First thing first, HTC Desire 526G Plus, that name makes me wonder if HTC is trying to follow Samsung in “weird names for phones” course. I was hoping it’d be the first and the last phone but that is not the case. There’s 626G Plus already. Although, it has a decent spec-sheet it’s the HTC’s name which will be a factor when making a decision. I was skeptical about its survival since it was launched. Time to have a detailed look at it.
We all have seen this design before. No prize for guessing that old phone. Desire 500 was the first one to sport it. It’s been tweaked a little, nothing major. And yeah, it’s also “faux boomsound” design. When you look at its front you see speaker grills both above and below the display which instantly makes you think it’s got “dual frontal speakers”. Nope, it doesn’t have anything fancy like that. I’d say piggybacking attempt from HTC, nothing else. Display is slightly raised from rest of the chassis.
It’s a jelly-belly design or say pebble like but it’s good. It’s comfortable to hold. Yeah, it has thick bezels but nothing ugly or dealbreaker. It also uses glossy back (which is also removable), so a little compromise on grip and fingerprints are inevitable. Apparently there’s also a matte black variant, at least its site shows it. Other two variants, blue and red are glossy as well.

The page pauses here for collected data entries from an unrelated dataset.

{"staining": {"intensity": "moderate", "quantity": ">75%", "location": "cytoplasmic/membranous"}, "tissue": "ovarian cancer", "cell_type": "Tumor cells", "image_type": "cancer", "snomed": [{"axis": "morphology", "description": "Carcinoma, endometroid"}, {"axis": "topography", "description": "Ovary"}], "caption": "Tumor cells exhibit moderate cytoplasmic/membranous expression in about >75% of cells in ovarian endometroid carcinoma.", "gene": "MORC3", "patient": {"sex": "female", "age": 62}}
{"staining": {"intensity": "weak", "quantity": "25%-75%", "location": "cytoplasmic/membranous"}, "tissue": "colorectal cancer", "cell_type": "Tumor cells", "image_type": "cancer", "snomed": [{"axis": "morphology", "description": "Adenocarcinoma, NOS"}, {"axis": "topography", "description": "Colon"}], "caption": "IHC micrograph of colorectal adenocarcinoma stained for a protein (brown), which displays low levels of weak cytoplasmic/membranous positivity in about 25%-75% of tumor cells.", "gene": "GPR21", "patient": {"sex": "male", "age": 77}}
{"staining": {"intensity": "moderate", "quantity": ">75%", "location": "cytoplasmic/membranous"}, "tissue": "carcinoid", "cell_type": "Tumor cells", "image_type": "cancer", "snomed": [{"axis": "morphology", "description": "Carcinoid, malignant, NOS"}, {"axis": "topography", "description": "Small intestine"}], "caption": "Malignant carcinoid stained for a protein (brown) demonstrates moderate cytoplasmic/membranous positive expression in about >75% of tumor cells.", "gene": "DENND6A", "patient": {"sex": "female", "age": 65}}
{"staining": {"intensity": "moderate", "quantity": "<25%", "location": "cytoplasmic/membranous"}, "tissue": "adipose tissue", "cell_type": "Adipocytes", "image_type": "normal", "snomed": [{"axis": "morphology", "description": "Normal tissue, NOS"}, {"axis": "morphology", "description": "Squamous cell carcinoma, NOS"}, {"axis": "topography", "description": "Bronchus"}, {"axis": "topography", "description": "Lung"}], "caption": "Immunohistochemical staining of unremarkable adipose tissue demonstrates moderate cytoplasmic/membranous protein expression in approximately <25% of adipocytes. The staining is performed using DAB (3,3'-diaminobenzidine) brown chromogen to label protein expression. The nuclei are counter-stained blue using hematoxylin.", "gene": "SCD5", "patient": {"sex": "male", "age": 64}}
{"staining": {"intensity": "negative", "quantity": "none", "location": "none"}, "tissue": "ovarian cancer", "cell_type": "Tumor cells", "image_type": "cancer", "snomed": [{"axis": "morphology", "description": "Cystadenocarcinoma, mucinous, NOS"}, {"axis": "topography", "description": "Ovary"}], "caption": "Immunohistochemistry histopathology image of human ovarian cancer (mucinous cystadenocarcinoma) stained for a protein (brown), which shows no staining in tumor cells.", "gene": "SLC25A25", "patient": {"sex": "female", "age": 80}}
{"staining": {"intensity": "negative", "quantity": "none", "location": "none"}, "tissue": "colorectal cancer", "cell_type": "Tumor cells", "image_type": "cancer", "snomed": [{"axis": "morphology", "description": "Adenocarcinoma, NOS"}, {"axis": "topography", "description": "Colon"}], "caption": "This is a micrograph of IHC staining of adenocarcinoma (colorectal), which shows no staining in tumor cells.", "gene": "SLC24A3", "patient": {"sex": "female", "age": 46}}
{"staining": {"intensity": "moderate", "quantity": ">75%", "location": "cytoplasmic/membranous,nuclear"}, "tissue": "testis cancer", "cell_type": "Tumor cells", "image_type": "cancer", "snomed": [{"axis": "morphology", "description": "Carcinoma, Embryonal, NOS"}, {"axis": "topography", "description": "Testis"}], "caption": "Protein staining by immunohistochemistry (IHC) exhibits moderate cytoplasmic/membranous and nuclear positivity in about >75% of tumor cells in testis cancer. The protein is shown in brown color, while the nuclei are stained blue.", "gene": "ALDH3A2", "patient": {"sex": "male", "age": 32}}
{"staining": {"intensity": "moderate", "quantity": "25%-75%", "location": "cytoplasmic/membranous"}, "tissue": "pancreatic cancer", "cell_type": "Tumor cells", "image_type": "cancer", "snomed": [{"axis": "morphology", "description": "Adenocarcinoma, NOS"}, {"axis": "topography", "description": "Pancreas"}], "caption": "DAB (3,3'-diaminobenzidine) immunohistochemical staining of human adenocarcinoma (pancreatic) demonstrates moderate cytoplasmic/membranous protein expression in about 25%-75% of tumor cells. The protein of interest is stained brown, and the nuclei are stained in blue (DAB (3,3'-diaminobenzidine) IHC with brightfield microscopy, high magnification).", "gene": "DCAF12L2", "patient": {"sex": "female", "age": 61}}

Now, it’s time for that mandatory design walkthrough. (In slow-mo voice) It has a 4.7 inch display with qHD (540×960) resolution. There’s an 8MP camera on the back with LED flash and it also has a 2MP camera on front. Mono speaker is on the front and below the display.
Remove the back cover and you see a 2000 mAh battery. You’d notice three slots just above it. Two microSIM slots and a microSD slot squeezed in between them. This means memory card is not hot-swappable. We are in 2015, by the way.
All buttons, power and volume rocker, are placed on the right side leaving left side naked. By the way, volume rocker and power are barely recognizable. That’s the best camouflage ever. Top hosts a 3.5mm audio jack while the bottom is fine with a microUSB port and mic. I personally think USB port is placed at an awkward position. You can’t hold the phone properly when it’s connected to charger.
Hardware, Performance and Battery:
Desire 526G+ uses MediaTek MT6592 SoC and has 1GB of RAM. Gone are the days when MediaTek processors were considered weak and lack-luster in performance. The one inside this phone has octa-core processor running at 1.3GHz. Let’s not go deeper into technical details but it uses eight A7 cores which deliver adequate performance while being energy efficient. It passed all the benchmarks with good numbers. My experience says it is more than enough for an average smartphone user. If you at all feel it’s lagging, you can simply go to battery settings untick a setting which caps the CPU performance. However, I didn’t need to do it and yet I’d pleasant experience with this phone.
The 4.7 inch display has qHD (540×960) resolution and it’s an IPS LCD panel. It’s not as crisp as 720p HD displays on other phones but it’s just okay. Still, a 720p HD display would have been a plus point for 526G+ considering the fact that other phones in the segment have it. Display quality is satisfactory with adequate contrast and color saturation. The glass above the display was a bit too reflective so you’d need to set brightness to higher levels outdoors. Touch on my unit was erratic. It failed to register the touch often and it was annoying. The unit sent to me was a test mule or say non-retail unit, so I hope this issue isn’t present on retails ones.
Loudspeaker on Desire 526G+ isn’t what I was expecting from HTC. It has very poor quality and it would distort the sound all the time. Agreed, it’s not Boomsound tech but for the company which understands entertainment so well this is really bad.